There are no guarantees. Money-back offers have been marginalised, if not neutralised. They currently offer little prospect of generating additional revenue, placating consumer anxiety, stimulating preferences and developing or sustaining relationships. To some they are considered “quaint”.
Their peak usage and effectiveness of such were attained in the 1980s, when consumers were less informed about quality, performance standards and were particularly less aware of, and inclined to exercise, consumer rights and entitlement provisions.
MAKE IT SIMPLE
Macy’s department stores in the United States of America were explicit, concise and unqualified in their promise:
Satisfaction guaranteed. Period.
There were no limits, compromises or necessity to justify, and to submit written substantiations of claims.
Recognition of, and respect for the life-time value of a customer dictated delivering the promise … - without question.
This practical, simple policy which genuinely empowered Macy’s service providers with the authority to provide satisfaction, and fulfilled a basic aspirational consumer goal, being:
It was a distinguishing and powerful point of difference, and competitive advantage.
Competitors were hesitant to duplicate the offer, fearful of the cost and expectant of abuse by consumers.
To an overwhelming percentage and absolute number of Macy’s customers the money-back guarantee was appreciated, respected and valued. Abuse of the privilege was isolated and very occasional.
NOTHING LASTS FOREVER
Over time other retail networks introduced, promoted and adhered to the ideals, led by Costco, Target, Nordstrom and Kohl’s.
Increasingly, consumer expectations changed and reached higher planes.
A competitive advantage was transformed into a basic essential. Not to do so precluded one from the prospective shopping list.
Many business laggards still suffer from a loss of opportunity, revenue, profits, repeat and referral business, as well as loyalty, - unaware or alive to the importance and centrality of explicit and implicit guarantees.
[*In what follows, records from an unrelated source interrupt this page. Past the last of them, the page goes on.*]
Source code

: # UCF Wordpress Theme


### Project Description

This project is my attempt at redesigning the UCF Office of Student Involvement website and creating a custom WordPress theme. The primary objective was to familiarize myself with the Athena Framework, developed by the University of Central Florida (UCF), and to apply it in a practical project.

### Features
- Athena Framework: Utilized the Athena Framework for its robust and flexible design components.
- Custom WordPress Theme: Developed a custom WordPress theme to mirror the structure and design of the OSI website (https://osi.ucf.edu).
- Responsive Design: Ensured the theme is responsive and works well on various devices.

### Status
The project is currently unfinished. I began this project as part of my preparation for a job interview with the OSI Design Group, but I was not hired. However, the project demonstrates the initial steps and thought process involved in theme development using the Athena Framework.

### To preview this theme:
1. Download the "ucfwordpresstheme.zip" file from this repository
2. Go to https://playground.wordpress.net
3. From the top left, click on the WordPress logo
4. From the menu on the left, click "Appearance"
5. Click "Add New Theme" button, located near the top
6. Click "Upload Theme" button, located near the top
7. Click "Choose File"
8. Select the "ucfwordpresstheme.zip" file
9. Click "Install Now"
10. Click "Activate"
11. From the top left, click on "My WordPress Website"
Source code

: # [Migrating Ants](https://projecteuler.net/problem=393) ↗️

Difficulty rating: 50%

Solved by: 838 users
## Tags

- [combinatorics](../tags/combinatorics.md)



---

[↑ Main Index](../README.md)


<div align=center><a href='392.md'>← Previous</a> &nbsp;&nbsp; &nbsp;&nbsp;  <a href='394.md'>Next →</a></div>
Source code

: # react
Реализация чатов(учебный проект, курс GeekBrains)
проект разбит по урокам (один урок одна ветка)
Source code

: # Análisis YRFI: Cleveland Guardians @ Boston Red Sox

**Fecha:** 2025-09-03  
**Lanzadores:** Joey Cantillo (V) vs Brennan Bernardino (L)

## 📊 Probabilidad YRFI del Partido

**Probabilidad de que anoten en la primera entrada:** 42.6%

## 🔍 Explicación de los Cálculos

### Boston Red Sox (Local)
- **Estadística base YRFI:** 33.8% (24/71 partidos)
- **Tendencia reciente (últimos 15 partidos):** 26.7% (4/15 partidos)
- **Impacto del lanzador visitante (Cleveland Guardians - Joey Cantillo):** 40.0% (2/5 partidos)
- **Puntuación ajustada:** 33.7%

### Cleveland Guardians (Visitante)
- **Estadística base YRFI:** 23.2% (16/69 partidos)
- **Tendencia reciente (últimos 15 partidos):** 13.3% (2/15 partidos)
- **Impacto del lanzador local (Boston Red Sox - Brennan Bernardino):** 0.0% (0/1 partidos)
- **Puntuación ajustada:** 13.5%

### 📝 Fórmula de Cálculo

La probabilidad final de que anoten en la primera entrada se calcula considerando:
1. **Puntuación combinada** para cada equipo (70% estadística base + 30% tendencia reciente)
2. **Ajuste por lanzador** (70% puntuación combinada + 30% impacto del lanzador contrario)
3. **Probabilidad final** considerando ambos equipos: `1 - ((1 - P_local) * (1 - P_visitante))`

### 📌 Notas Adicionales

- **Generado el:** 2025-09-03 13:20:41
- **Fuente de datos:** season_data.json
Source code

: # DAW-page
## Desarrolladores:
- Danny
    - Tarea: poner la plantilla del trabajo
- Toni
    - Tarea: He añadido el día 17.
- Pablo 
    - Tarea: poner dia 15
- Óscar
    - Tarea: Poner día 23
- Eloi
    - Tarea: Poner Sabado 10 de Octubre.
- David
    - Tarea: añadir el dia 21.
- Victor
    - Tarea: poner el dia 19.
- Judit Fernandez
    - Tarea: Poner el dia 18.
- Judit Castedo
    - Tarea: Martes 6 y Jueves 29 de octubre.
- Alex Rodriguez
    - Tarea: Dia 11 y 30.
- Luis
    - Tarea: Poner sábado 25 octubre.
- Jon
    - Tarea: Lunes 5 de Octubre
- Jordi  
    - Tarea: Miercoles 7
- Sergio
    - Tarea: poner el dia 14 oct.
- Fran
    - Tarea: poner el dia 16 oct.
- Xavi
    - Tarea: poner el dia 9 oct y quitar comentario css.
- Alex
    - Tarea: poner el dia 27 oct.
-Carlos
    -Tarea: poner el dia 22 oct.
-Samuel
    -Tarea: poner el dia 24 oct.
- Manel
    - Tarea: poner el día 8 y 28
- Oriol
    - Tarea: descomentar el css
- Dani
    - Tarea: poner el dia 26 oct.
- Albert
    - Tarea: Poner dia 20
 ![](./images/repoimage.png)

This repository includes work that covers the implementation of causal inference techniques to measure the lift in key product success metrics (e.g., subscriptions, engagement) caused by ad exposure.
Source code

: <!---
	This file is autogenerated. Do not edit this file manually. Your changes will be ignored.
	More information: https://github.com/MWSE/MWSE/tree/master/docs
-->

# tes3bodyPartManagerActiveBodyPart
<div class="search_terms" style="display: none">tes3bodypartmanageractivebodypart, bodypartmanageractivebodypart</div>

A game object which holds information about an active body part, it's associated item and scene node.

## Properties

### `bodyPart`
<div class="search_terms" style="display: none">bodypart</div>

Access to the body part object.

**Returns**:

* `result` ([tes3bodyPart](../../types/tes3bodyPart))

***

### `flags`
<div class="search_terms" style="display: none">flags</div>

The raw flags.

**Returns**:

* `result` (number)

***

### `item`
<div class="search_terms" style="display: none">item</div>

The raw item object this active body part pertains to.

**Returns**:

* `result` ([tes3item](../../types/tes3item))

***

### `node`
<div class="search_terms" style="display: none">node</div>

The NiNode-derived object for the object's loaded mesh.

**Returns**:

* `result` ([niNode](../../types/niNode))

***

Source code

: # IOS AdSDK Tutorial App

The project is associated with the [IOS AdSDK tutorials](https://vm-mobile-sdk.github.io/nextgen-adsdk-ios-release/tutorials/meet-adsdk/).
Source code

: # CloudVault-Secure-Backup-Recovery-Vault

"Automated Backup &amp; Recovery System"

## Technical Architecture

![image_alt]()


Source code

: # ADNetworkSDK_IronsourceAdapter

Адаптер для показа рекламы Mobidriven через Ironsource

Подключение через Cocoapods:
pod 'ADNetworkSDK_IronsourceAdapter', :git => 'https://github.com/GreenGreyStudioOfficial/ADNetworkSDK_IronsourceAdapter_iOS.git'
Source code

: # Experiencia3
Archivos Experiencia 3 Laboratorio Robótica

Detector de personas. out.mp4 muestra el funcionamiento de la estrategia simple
Major motor vehicle manufacturers (for a long time) offered limited warranties related to the purchase of new cars.
Local dealerships extended similar, restricted assurances with the sale of used vehicles.
In the former instance, the deal was typically valid for 12 months or 12,000 kilometres – whichever lapsed first. For used vehicles the offer was three months or 3,000 kilometres. Measured peace-of-mind.
In the current marketplace seven-year, unrestricted-kilometre guarantees – with capped service costings – are not unusual. For a significant percentage of consumers that represents a risk-free proposition, with the resale value of the vehicle is written down to nothing. Hence, any price paid is a bonus.
It makes for easier, - not necessarily easy, - decision making.
Contemporary consumers tend to be better informed, more discerning, demanding, price-sensitive and aware of their rights (and prepared to exercise them) than ever before.
Accordingly, guarantees are often considered to be a given. That is, implicit.
No one wants to, or indeed does read the fine print of (sales/supply) contracts.
Access to, and a preparedness to share experiences on social media have tipped the scales of balance and justice in favour of the customer. Guaranteed.
SOME THINGS CAN’T BE GUARANTEED
One particular Asia-based international airline would find it difficult to win favour and increased custom by extending a money-back guarantee.
Two high-profile instances, in which hundreds of passenger lives were lost, are indelibly imprinted into the minds of people around the world.
That makes guarantees non-negotiable and, possibly, inappropriate.
Safety is sine qua non (second to none).
The calendar year 2017 recorded the lowest global number of paying passenger casualties. It was not a perfect record, but did reinforce the high expectations about safety by intending and actual airline passengers.
Consequently, Qantas has lost any competitive advantage based on its safety record, and the endorsement of actors Tom Cruise and Dustin Hoffman in the movie Rain Man.
Sometimes things don’t need to be promised or guaranteed, - just delivered.